Columnists

Escalation, bigly

President Donald Trump's latest round of early morning tweets go well beyond the usual bluster about his opponents. He is now basically calling for the use of the government's investigative machinery to be turned loose on them.

Trump tweeted angrily about the leakers who have disclosed to the press that intelligence officials determined that there were contacts between Russia and Trump campaign officials during the past year. Trump was also presumably referring to leakers who revealed that the Justice Department warned that former national security adviser Michael Flynn communicated inappropriately with the Russian ambassador, making him vulnerable to blackmail. Trump tweeted:

The spotlight has finally been put on the low-life leakers! They will be caught!

Leaking, and even illegal classified leaking, has been a big problem in Washington for years. Failing nytimes (and others) must apologize!

As NBC's "First Read" crew notes, these complaints are a bit rich, given that Trump repeatedly extolled WikiLeaks for providing political ammunition against Hillary Clinton during the campaign.

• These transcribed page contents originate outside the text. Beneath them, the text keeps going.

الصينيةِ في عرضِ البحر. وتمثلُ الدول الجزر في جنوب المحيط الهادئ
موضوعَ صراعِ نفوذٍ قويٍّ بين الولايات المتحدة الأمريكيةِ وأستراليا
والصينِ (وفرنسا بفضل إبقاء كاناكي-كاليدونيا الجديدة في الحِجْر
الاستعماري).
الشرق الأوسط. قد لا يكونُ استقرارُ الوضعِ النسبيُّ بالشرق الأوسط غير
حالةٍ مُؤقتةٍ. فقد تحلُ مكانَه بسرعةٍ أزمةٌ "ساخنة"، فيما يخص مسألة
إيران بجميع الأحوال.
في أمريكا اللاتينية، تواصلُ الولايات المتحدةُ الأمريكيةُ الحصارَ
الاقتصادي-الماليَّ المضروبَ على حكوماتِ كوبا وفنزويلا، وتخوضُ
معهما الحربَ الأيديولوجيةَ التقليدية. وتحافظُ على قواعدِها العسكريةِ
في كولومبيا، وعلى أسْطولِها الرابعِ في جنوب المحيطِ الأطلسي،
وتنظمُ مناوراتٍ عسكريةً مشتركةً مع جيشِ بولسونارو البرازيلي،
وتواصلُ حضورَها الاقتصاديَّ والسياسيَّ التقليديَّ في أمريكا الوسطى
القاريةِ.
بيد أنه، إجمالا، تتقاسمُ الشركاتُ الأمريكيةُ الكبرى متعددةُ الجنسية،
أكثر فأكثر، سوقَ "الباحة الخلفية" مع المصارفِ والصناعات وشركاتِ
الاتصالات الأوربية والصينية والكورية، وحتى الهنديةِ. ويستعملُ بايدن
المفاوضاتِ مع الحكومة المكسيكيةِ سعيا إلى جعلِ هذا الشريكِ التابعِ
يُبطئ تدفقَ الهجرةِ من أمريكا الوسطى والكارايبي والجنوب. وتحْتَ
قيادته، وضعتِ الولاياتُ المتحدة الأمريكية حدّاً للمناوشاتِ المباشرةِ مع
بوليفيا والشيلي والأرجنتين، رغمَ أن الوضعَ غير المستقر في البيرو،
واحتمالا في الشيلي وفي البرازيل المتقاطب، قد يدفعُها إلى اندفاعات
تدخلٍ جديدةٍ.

First Read also points out that the revelations made possible by the leaks are huge stories. We've learned not only that there was contact between Russia and Trump campaign officials but also that intelligence officials concluded Russia interfered in our election to help Trump. These stories are bigger than the leaks themselves--yet Trump wants the focus to be on the leaking instead.

But there's still more to this: Note that Trump is now saying, in his first tweet above, that the leakers are going to get caught. This sounds very much like a call for investigations designed to ferret them out.

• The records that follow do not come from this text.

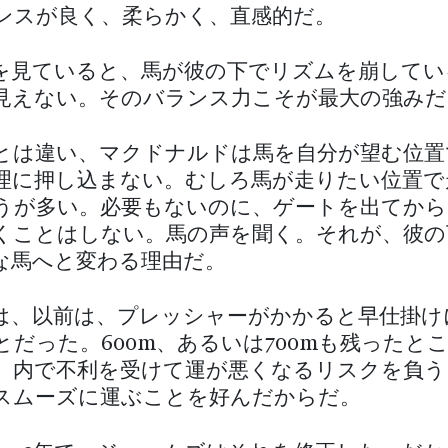
ンスが良く、柔らかく、直感的だ。
を見ていると、馬が彼の下でリズムを崩してい
見えない。そのバランス力こそが最大の強みだ
とは違い、マクドナルドは馬を自分が望む位置
理に押し込まない。むしろ馬が走りたい位置で
うが多い。必要もないのに、ゲートを出てから
くことはしない。馬の声を聞く。それが、彼の
な馬へと変わる理由だ。
は、以前は、プレッシャーがかかると早仕掛け
とだった。600m、あるいは700mも残ったと
。内で不利を受けて運が悪くなるリスクを負う
スムーズに運ぶことを好んだからだ。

The Obama administration aggressively investigated and prosecuted leakers and whistleblowers, too. As Leonard Downie Jr. recently put it, President Barack Obama's war on leaks was "the most aggressive I've seen since the Nixon administration." And as Glenn Greenwald argues, there is an enormous amount of hypocrisy afoot in Washington around leakers--many decried it as a heinous crime when it happened under Obama, yet are now celebrating it under Trump.

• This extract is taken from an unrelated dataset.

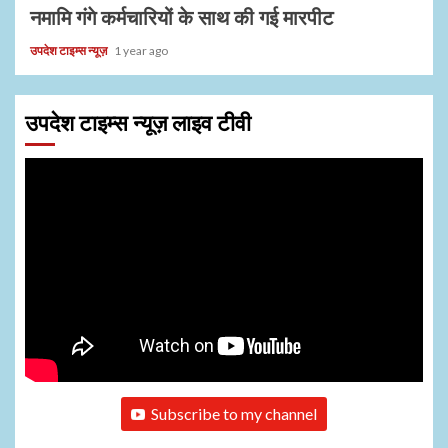
नमामि गंगे कर्मचारियों के साथ की गई मारपीट
उपदेश टाइम्स न्यूज़
1 year ago
उपदेश टाइम्स न्यूज़ लाइव टीवी
Subscribe to my channel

But it's nonetheless important to pinpoint exactly what is noteworthy about what Trump is doing here. Trump is calling for an investigation into seemingly illegal leaking, but he's doing more than this. He's calling for an investigation into leakers and whistleblowers who are undermining Trump himself. Such investigations presumably could lead to prosecutions.

Matthew Miller, a former Justice Department spokesman during the Obama years, argues that there is a fundamental difference between what the Obama administration did and what Trump is now doing. He emailed: Though they are controversial, there is a place for leak investigations into disclosures that harm national security and serve no whistleblowing purpose. But a president asking for investigations into leaks that expose illegal or inappropriate behavior by him or his staff is something else entirely.

Even if one disagrees with Miller's defense of leak investigations in select situations, the underlying difference here does appear to be significant. Let's put this another way: If Trump wants to prove that this fundamental difference is not a meaningful one, he can. He can simply explain why the current round of leaks is a threat to the country, as opposed to merely a political threat to Trump himself. And then we can judge whether he's making a credible argument. Perhaps the next person who gets to interview Trump might confront him with this line of questioning.

Another big question here is how Trump's attorney general, Jeff Sessions, will receive the message Trump has sent. Does he take it as a signal to launch investigations into leakers who have undermined Trump politically by revealing contacts between Russia and the Trump campaign? How might Sessions justify this, given the fact that he was a major figure on the Trump campaign himself? How does that all get squared with the fact that the FBI itself is currently investigating those contacts?

All of this signals yet another way in which we are heading into very heavy weather under this president.